Recent economic recessions have been triggered by a diverse range of factors. Consequently, traditional predictive methods have only been partially effective at identifying them. This paper investigates the use of machine learning methods to improve the accuracy of economic recession prediction in both the UK and USA.
LR, LDA, KNN, DTC, GNB, SVC, NN, RTC, LSTM, CNN and XGB models were tested with economic data from 1900 onwards. The UK data included gross domestic product, unemployment rate, inflation, FTSE 100 index, yield curve and levels of debt. For the USA the 50-day simple moving average 10-year treasury rates minus 50-day simple moving average 3-month treasury rates was utilised. Averaged F1, recall and accuracy for 100 iterations of each model were used to assess overall performance. Confusion matrices displayed each model’s predictions against actual events.

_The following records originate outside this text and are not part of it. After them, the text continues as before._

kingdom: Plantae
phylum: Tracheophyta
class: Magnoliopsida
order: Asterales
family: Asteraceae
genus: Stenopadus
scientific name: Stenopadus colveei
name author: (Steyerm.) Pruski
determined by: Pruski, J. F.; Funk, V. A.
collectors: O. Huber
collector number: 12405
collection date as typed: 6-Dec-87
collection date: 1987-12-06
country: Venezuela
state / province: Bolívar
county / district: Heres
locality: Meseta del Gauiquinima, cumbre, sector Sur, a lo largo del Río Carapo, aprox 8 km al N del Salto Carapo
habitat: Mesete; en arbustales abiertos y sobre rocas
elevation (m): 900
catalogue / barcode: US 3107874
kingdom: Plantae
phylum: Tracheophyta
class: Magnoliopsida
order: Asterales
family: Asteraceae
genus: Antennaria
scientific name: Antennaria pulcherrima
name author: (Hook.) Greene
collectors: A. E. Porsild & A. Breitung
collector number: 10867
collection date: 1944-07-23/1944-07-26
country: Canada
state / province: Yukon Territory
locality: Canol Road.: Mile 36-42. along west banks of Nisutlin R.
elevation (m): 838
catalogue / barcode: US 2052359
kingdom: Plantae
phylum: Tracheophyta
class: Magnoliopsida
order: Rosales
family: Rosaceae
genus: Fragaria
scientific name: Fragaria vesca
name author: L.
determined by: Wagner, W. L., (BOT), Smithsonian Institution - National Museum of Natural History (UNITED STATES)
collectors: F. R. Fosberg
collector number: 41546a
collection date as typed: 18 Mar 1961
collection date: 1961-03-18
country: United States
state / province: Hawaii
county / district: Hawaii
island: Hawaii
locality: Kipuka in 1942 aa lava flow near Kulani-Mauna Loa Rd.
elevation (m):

During training, accuracy was high for all models, ranging from 1.0 to 0.81. Recall, F1 and confusion matrix results varied widely. LSTM performed best with recall and F1 values 0.96 and 0.97 and correctly identifying 11 in 12 Positive USA events. KNN, DTC, RFC and XGB displayed good results with recall 0.99 to 0.75, F1 1.0 to 0.69 and correctly identified 2 in 3 Positive events. LR, GNB and NN returned less reliable predictions with recall 0.24 to 0.54, F1 0.32 to 0.49 and correctly identifying 1 in 3 Positive events. LDA, SVC and CNN were inadequate with recall 0.07 to 0 and F1 0.12 to 0, returning few true Positive predictions.
Using recent data, most models predicted the USA avoiding recession during 2023-24. However, the probability increased from 0.01 to 0.5 by mid-2023, then reduce once more. LR, LDA and LSTM initially predicted no recession, but the probability rapid increased to between 0.83 and 0.97 by April 2024. Although recession may be avoided, modelling suggested an increasing risk.
The results confirm the usefulness of machine learning in recession prediction. The importance of diverse training datasets is highlighted. Performance of the individual algorithms varied, with several poor at accurately identifying the rare recession events amongst abundant non-recession events. The neural network models, especially LSTM and XGB proved most accurate. To further improve performance, work to refine the training datasets and further utilise advanced models, such as LSTM is required.